WHAT IS REQUIRED:
Copy down every line of the data that follows exactly. Omit the pictures.

SUPPLIED INFORMATION:
========
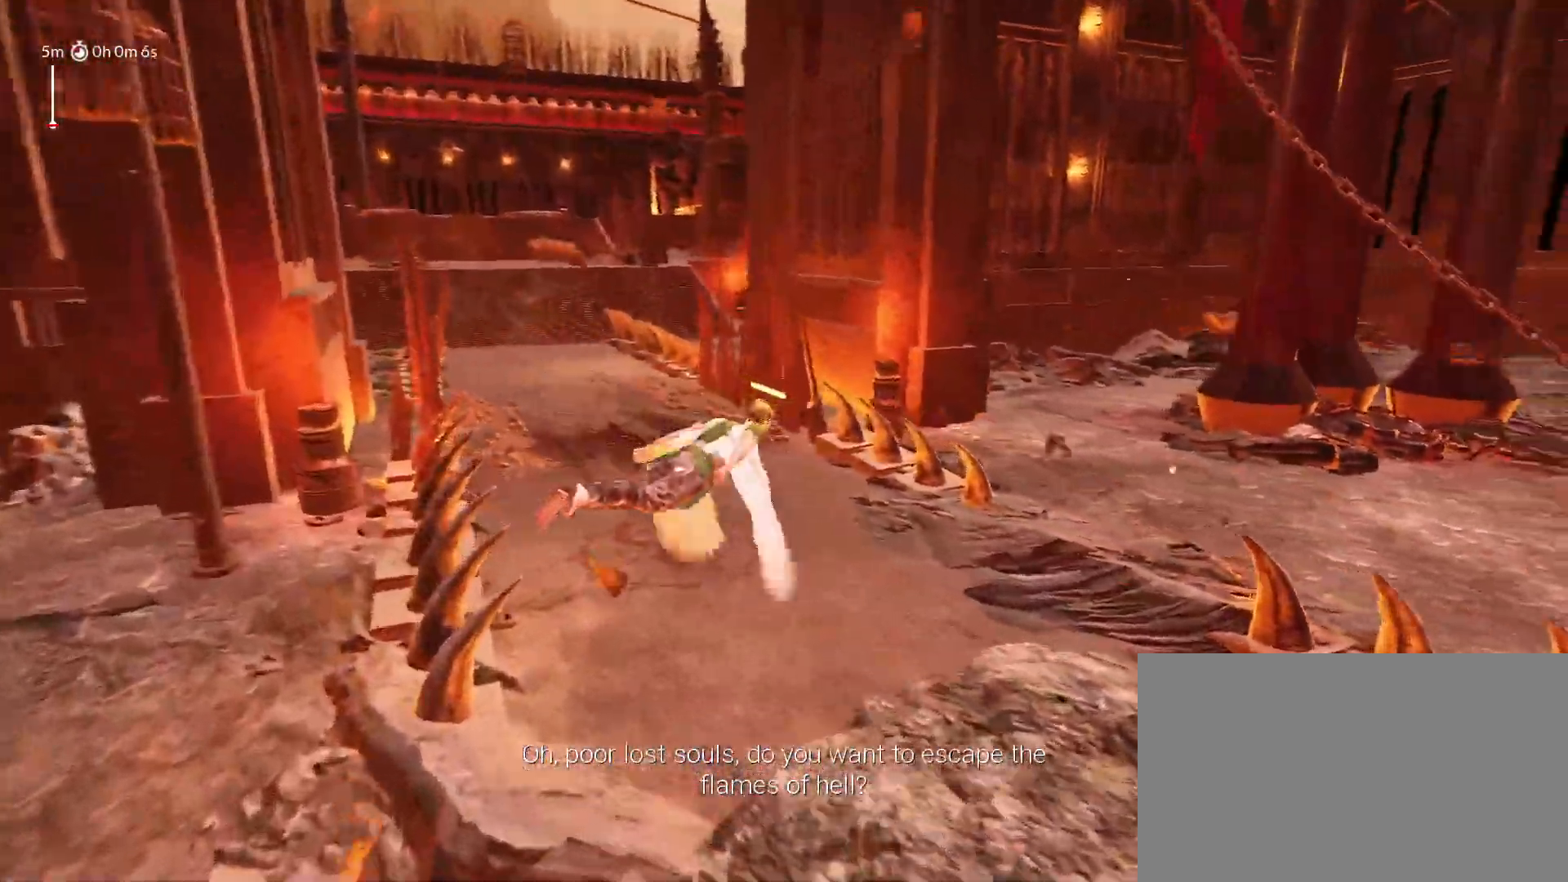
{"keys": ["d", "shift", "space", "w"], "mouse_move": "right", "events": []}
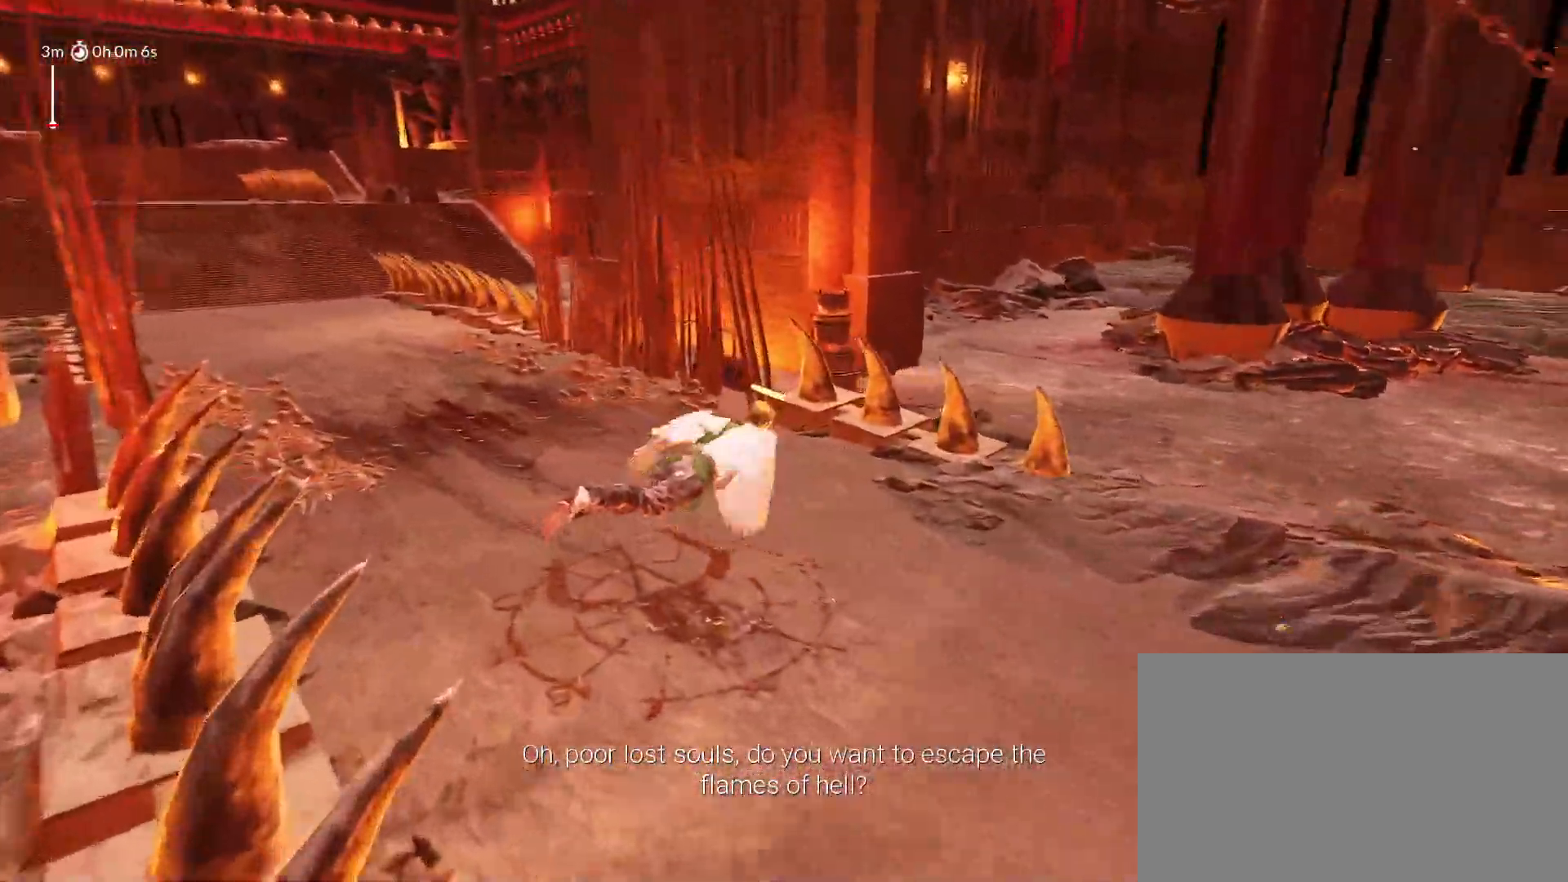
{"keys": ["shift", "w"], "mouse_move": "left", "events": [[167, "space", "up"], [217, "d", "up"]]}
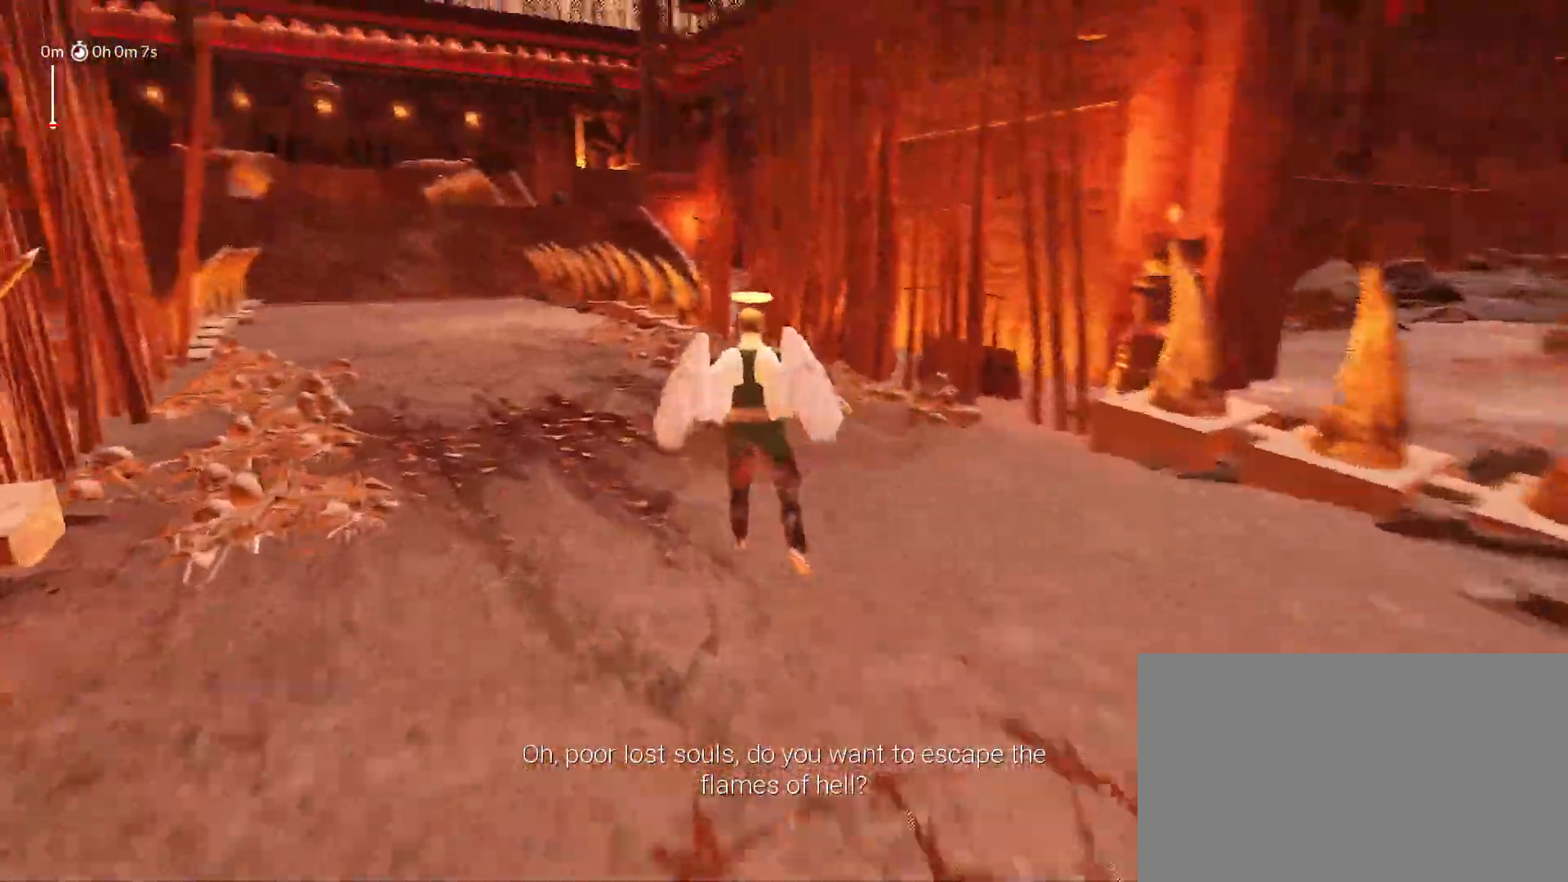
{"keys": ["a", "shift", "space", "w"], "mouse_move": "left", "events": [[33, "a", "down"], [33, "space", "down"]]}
========
WRITTEN SOLUTION:
{"keys": ["d", "shift", "space", "w"], "mouse_move": "right", "events": []}
{"keys": ["shift", "w"], "mouse_move": "left", "events": [[167, "space", "up"], [217, "d", "up"]]}
{"keys": ["a", "shift", "space", "w"], "mouse_move": "left", "events": [[33, "a", "down"], [33, "space", "down"]]}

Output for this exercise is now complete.